#### DATA SUPPLIED
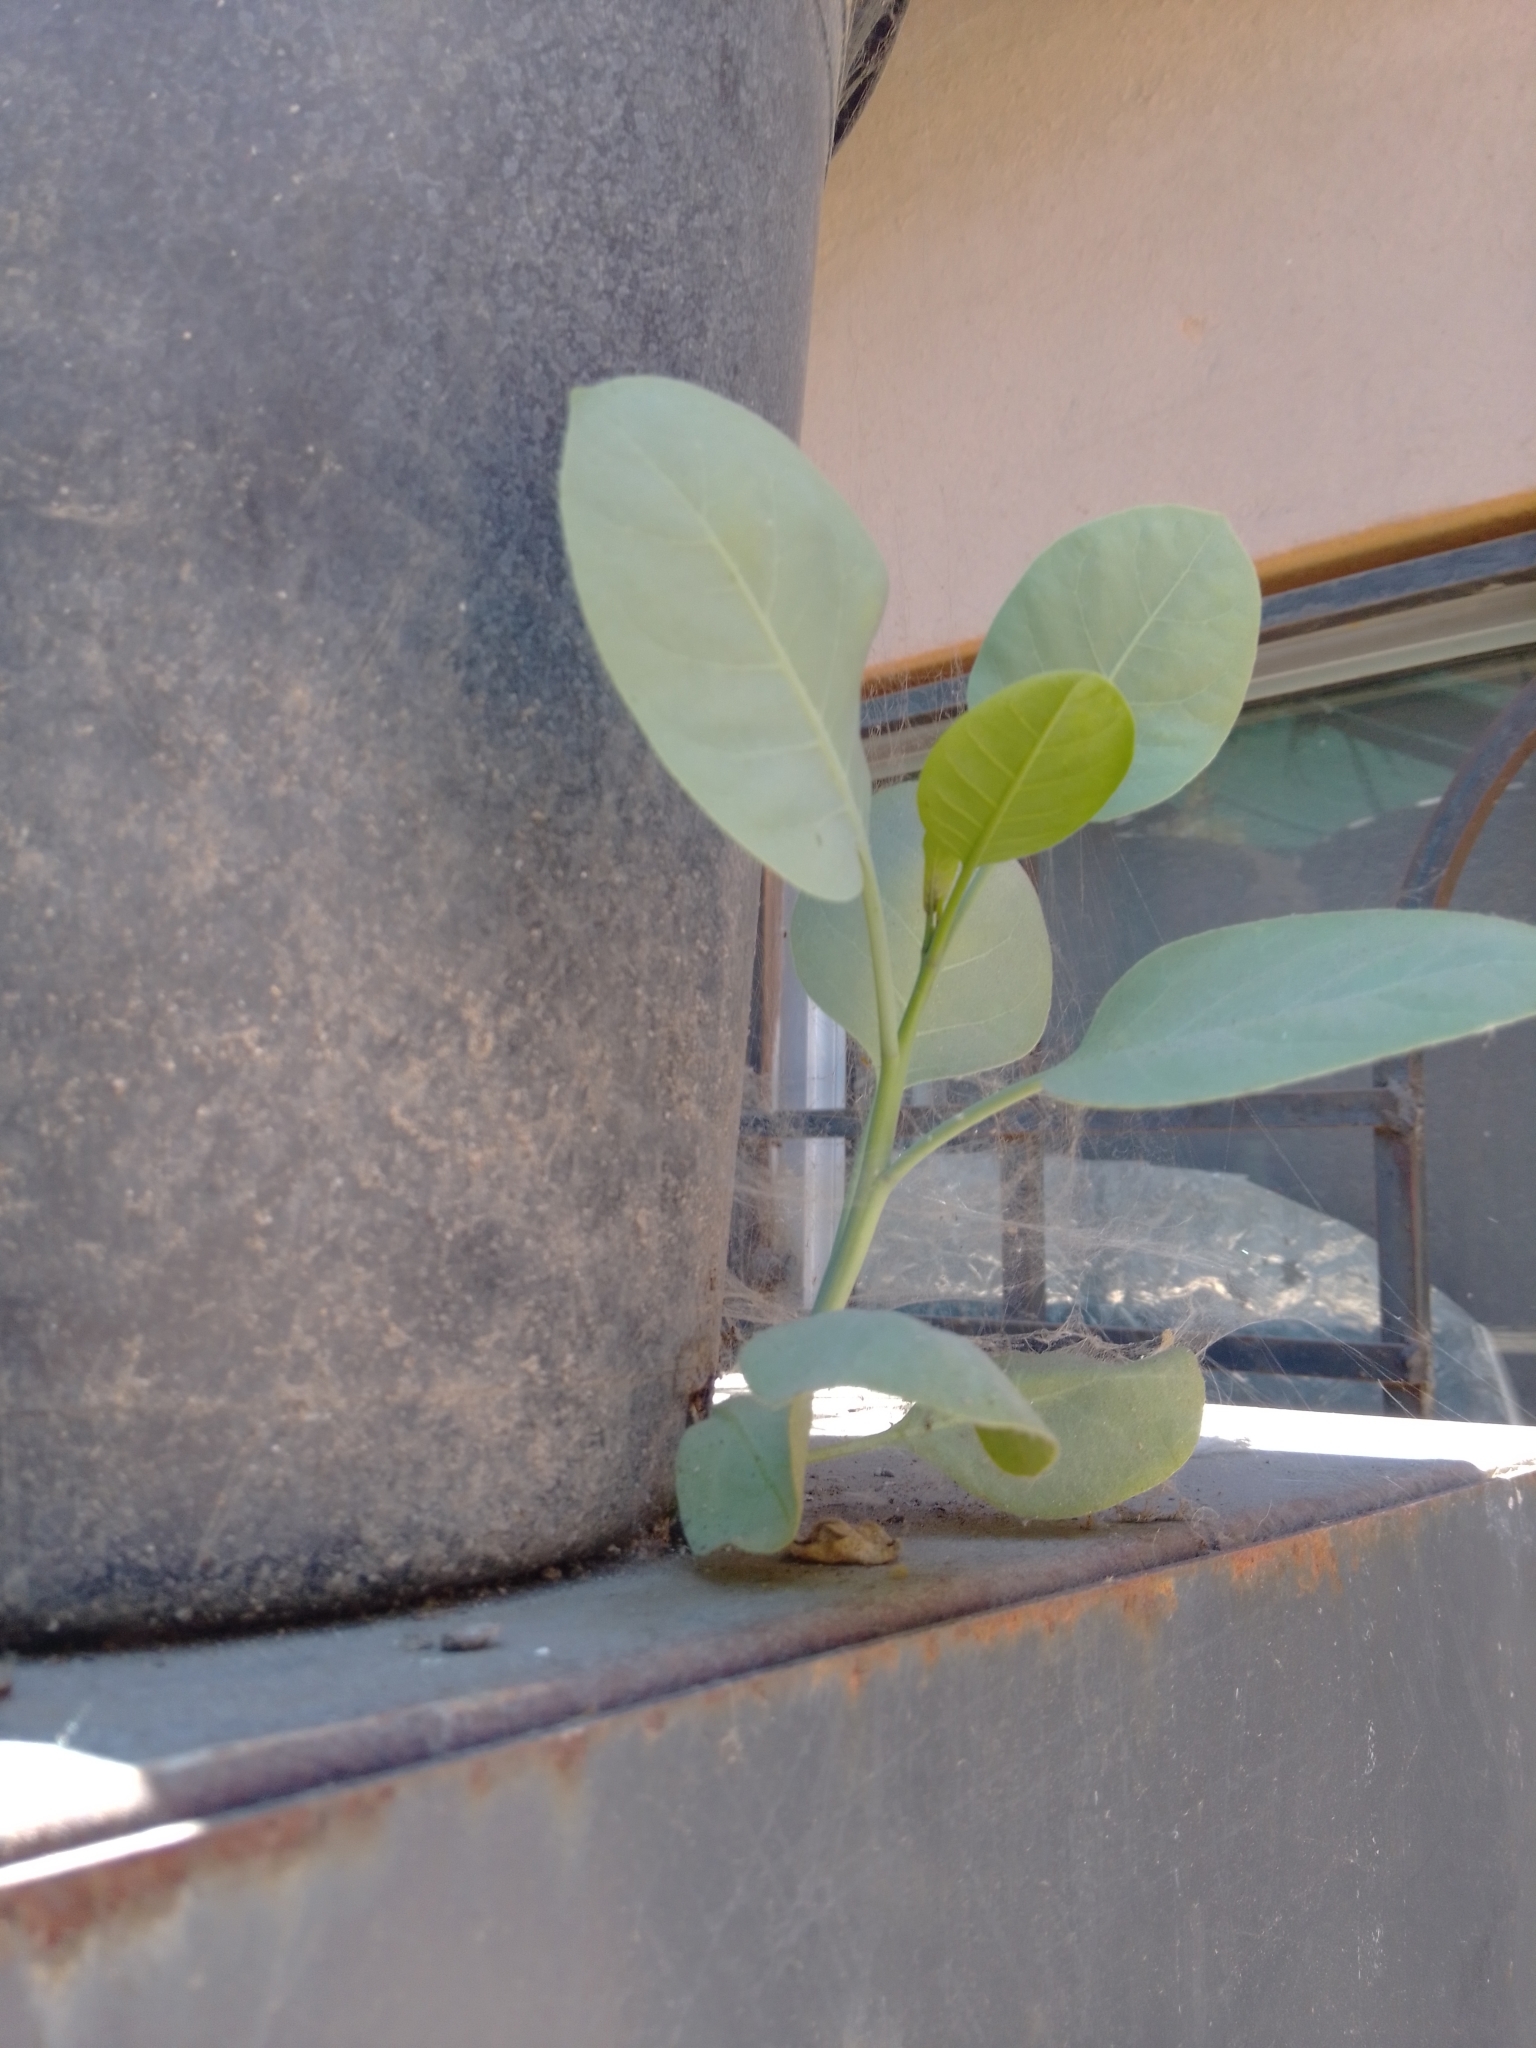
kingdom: Plantae
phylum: Tracheophyta
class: Magnoliopsida
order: Solanales
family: Solanaceae
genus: Nicotiana
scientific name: Nicotiana glauca
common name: Tree tobacco
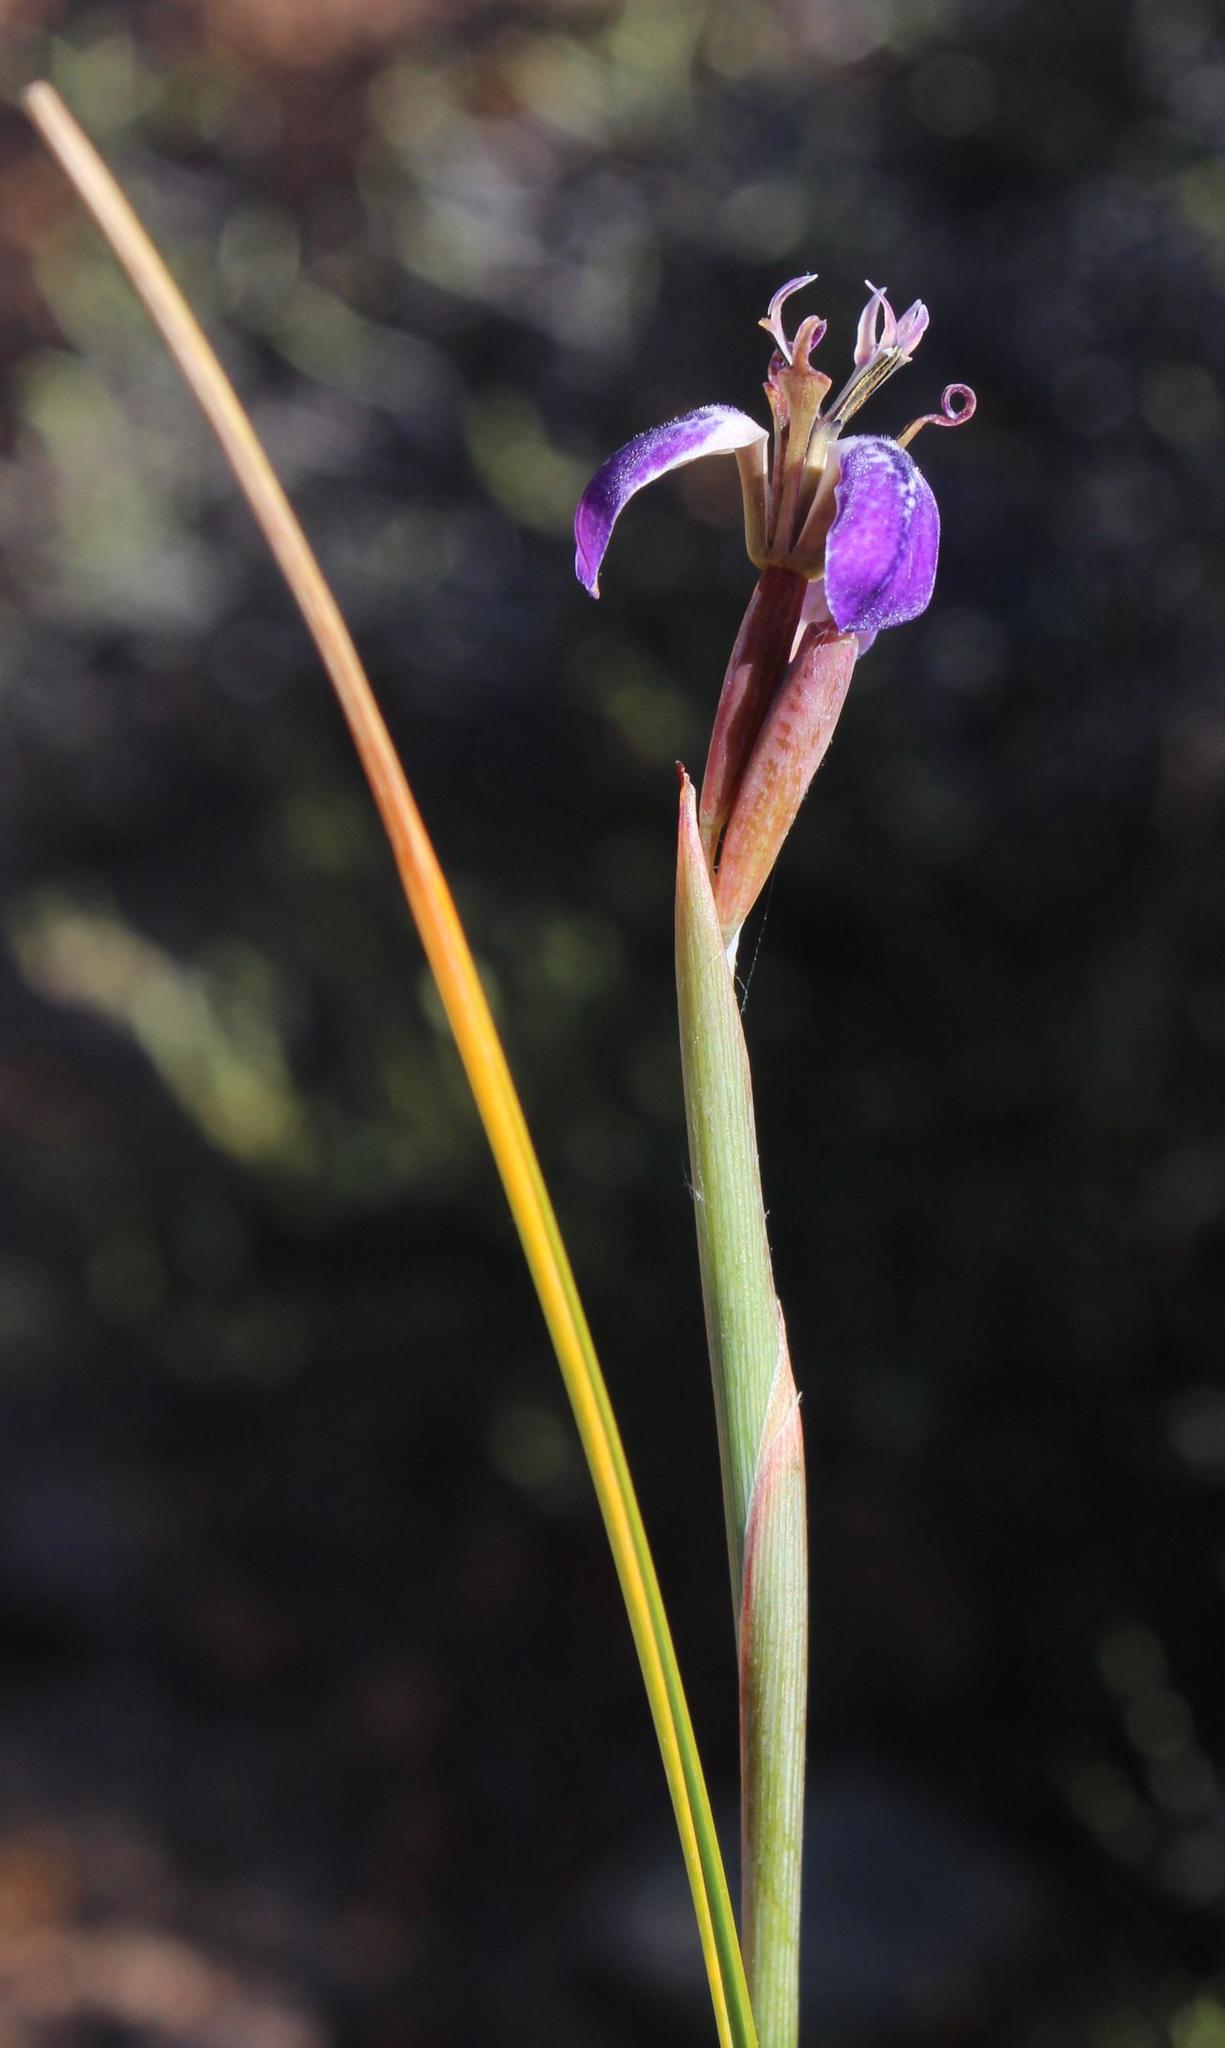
########
• _STATED PROBLEM_:
Copy the naming lines of all the items above word for word, from kingdom through common name, leaving the pictures out of your answer.

• _SOLUTION TO THIS TASK_:
kingdom: Plantae
phylum: Tracheophyta
class: Magnoliopsida
order: Solanales
family: Solanaceae
genus: Nicotiana
scientific name: Nicotiana glauca
common name: Tree tobacco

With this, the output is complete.